Satu hal yang menjadi catatan penting bagi kita adalah sebuah peradaban
yang kosmopolit akan tercipta manakala umat Islam memiliki sikap inklusif dan
mempunyai kemampuan (ability) menyesuaikan diri terhadap lingkungan sekitar.
Namun, dengan catatan identitas sejati atas parameter-parameter autentik agama
tetap terjaga.
Kedua, adalah tingginya sikap toleransi (tasamuh). Baik terhadap saudara
sesama Muslim maupun terhadap saudara non-Muslim. Secara sederhana toleransi
dapat diartikan sebagai sikap suka mendengar dan menghargai pendapat dan
pendirian orang lain.
Senada dengan hal itu, Quraish Shihab (2000) menyatakan bahwa tujuan
Islam tidak semata-mata mempertahankan kelestariannya sebagai sebuah agama.
Namun juga mengakui eksistensi agama lain dengan memberinya hak hidup,
berdampingan seiring dan saling menghormati satu sama lain. Sebagaimana hal
itu pernah dicontohkan Rasulullah Saw. di Madinah. Setidaknya landasan
9
normatif dari sikap toleransi dapat kita tilik dalam firman Allah yang termaktub
dalam surat Al-An’am ayat 108.

## Tugas Singkat 1
Menurut teks bacaan, apa arti toleransi secara sederhana?
## Tugas Singkat 2
Berdasarkan teks bacaan, jelaskan kapan sebuah peradaban yang kosmopolit akan tercipta dan catatan apa yang menyertainya.
Butir-butir di bawah ini tidak berperan apa pun dalam hal ini.

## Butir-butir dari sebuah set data

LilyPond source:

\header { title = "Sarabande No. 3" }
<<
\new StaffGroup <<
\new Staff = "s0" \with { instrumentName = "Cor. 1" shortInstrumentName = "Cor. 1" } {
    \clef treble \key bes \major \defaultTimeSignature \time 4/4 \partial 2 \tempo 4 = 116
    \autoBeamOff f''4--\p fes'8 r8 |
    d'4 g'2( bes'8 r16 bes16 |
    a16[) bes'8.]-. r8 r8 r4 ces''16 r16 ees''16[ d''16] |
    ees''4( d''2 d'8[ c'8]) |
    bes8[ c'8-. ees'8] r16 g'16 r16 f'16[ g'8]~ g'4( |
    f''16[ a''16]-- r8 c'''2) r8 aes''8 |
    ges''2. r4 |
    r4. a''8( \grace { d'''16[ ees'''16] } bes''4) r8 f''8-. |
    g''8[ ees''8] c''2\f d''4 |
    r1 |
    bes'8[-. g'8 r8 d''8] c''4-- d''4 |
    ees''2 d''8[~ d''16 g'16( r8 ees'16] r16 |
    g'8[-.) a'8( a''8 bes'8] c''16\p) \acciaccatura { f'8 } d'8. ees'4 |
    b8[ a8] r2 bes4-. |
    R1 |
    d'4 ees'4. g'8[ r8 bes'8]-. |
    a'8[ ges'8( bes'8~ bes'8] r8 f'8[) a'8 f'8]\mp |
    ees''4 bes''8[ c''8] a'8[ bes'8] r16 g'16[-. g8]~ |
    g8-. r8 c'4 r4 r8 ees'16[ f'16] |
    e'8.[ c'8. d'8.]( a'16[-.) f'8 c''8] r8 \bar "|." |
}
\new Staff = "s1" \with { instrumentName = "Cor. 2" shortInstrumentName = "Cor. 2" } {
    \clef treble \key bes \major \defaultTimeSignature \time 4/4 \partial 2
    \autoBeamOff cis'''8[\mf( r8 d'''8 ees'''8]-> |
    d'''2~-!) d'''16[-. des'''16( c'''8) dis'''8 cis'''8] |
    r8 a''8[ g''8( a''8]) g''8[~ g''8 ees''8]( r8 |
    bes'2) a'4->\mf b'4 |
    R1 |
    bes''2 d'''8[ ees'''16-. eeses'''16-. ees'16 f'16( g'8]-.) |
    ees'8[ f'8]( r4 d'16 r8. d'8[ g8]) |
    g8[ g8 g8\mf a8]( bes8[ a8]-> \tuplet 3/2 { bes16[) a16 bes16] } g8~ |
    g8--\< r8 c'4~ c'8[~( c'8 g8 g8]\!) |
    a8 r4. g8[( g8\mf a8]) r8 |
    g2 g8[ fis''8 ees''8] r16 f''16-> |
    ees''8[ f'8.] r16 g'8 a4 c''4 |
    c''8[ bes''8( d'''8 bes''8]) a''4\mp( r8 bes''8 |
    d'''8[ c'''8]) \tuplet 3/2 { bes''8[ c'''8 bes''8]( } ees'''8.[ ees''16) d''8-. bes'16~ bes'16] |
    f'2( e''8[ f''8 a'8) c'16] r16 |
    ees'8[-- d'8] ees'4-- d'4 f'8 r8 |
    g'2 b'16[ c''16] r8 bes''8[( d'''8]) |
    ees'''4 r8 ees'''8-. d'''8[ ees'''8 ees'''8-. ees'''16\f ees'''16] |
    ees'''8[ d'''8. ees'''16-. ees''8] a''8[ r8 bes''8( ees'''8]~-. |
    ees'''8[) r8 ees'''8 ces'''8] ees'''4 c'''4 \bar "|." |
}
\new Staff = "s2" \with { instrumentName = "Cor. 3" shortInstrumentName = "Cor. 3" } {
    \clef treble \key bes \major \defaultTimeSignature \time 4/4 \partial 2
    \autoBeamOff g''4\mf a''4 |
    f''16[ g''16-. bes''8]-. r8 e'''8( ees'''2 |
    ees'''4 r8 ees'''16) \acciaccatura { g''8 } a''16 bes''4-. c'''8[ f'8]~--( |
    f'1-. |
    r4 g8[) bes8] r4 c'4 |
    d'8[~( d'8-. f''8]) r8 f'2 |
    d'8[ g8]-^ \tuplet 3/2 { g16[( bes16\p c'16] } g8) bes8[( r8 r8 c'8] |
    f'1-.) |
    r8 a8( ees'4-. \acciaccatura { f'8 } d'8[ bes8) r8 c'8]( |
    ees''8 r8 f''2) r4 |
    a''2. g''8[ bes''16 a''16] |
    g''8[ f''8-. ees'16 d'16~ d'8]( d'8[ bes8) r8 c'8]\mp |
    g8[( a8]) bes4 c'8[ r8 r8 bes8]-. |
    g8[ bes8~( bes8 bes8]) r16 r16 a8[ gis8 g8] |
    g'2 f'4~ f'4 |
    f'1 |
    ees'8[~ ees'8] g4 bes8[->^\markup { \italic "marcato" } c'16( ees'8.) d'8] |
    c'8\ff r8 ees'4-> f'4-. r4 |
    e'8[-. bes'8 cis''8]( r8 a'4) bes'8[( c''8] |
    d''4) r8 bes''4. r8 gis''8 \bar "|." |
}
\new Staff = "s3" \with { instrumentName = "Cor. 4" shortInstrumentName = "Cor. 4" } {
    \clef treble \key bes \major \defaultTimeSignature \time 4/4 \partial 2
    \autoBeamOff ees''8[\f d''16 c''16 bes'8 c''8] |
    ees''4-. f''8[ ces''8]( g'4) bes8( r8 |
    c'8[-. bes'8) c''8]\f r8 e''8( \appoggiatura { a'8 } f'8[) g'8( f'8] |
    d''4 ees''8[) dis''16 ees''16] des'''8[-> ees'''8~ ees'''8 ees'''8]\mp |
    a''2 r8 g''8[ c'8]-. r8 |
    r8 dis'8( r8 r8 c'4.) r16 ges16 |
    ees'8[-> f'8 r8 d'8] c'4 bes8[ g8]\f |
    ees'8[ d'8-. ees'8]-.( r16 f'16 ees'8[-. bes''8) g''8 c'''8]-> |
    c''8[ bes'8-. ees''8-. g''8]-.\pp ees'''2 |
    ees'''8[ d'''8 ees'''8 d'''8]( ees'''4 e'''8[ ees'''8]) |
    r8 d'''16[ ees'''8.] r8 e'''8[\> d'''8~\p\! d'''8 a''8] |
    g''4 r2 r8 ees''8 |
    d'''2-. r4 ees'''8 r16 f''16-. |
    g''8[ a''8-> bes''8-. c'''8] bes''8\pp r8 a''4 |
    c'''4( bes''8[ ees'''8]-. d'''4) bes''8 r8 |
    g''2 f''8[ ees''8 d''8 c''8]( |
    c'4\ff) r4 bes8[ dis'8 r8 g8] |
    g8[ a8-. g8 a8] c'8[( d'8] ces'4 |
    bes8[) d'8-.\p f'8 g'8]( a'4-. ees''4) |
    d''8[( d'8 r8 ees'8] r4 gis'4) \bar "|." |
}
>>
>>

## Jawaban Tertulis 1
Toleransi secara sederhana berarti sikap suka mendengar dan menghargai pendapat serta pendirian orang lain.

## Jawaban Tertulis 2
Peradaban yang kosmopolit akan tercipta apabila umat Islam bersikap inklusif dan mampu menyesuaikan diri terhadap lingkungan sekitar. Namun, identitas sejati atas parameter-parameter autentik agama harus tetap terjaga.